Understanding what the Credit Crunch Means
Wednesday, July 23rd, 2008If you have been paying attention to the news (particularly the news related to loans, mortgages and credit cards) then you have probably heard a lot of people using the term “credit crunch”. You may have a vague idea what this term refers to but do you really have an understanding of what the credit crunch is and what it means for you? If you don’t, this is something that you should take the time to learn now because it could seriously impact the choices that you make with your credit card applications and use of loans.
A “credit crunch” refers to a trend in the banking or credit card industry. This trend is to change the terms of loans to make it more difficult for borrowers to get good loans. There are two ways in which this may be done. The first is to decrease the overall number of loans that are being made available to borrowers. The second is to increase the interest rate or otherwise adjust the terms of available loans to make them less appealing to borrowers.

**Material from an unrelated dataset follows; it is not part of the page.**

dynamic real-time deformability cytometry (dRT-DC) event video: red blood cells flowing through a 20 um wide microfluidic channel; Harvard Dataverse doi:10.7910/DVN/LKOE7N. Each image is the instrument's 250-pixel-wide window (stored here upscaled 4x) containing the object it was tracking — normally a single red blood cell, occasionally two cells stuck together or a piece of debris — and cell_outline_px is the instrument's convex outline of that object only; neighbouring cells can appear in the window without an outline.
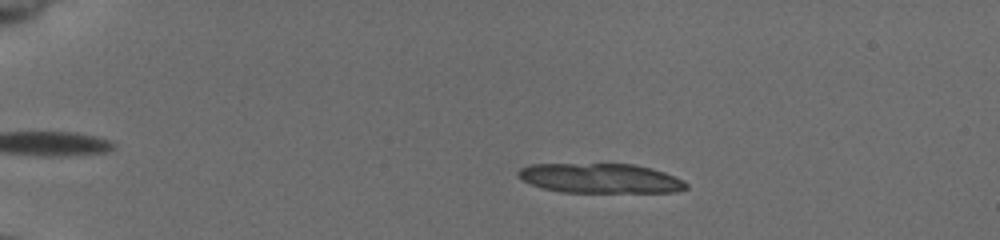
{"species": "common noctule bat (a hibernating species)", "species_latin": "Nyctalus noctula", "temperature_condition": "cold", "stored_images_in_passage": 27, "segment_of_instrument_passage": [1, 2], "camera_frame_rate_fps": 3000, "um_per_image_px": 0.085, "animal": {"sex": "female", "body_mass_g": 19.5, "forearm_length_mm": 54.1}, "frame": {"image": 1, "passage_image": 12, "time_ms": 3.667, "image_size_px": [1000, 240], "cell_outline_px": [[688, 188], [676, 192], [560, 192], [544, 188], [532, 184], [524, 180], [516, 172], [520, 168], [532, 164], [632, 164], [652, 168], [664, 172], [684, 180], [688, 184]], "centroid_in_image_um": [51.07, 15.15], "position_along_channel_um": 33.9, "area_um2": 28.96}}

The credit crunch may include either of these methods and often implements both.
A decrease in the overall number of loans being made can be done through a few different ways but the most common is to increase the requirements that make it possible to get these loans. During a credit crunch, people who found it easy to get credit cards in the past may find themselves being turned down when they make new credit card applications. To deal with this, borrowers need to improve their own credit reports. This will allow them to make sure that they can still get loans even though they are harder to get. If you want to survive a credit crunch, a good method is to focus on improving your own credit so that lenders will want to loan you money despite the crunch.

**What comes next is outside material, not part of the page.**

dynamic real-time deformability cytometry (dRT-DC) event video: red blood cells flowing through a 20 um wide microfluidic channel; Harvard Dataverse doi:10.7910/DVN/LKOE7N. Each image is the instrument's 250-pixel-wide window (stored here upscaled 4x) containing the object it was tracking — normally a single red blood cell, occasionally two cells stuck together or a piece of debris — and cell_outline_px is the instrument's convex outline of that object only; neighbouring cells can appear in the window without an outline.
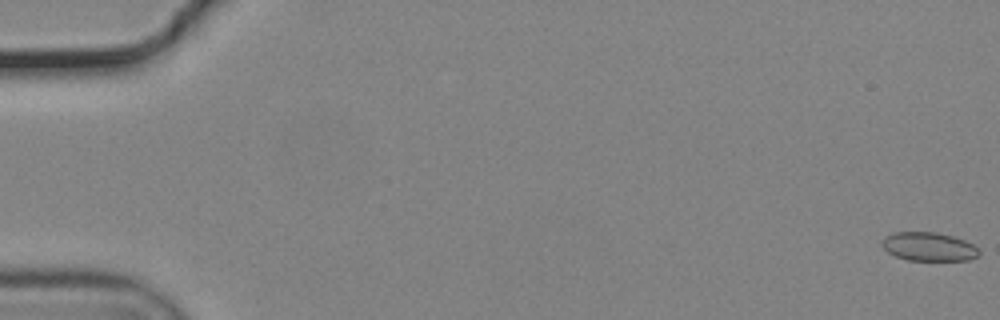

The second part of the credit crunch is more difficult to deal with as a consumer but it can also be mitigated by improving your own credit score. This part is the part where less favorable terms are offered to borrowers. There is only so much that you can do about this as a consumer because of the fact that minimum interest rates are out of your control. (Credit card companies that previously offered 9.99% interest rates may now only offer 15.99% interest rates and you can’t do much about it.) However, a better credit score still leads to better terms so you’ll want to make sure that you keep yours good.
A credit crunch results in fewer good credit card offers being made available in the market. However, there are still good credit card offers and loan options out there even during a credit crunch. Keeping your credit score high and being careful to compare credit card offers carefully before choosing the ones that are right for you are key methods towards surviving a credit crunch with little damage done to your finances.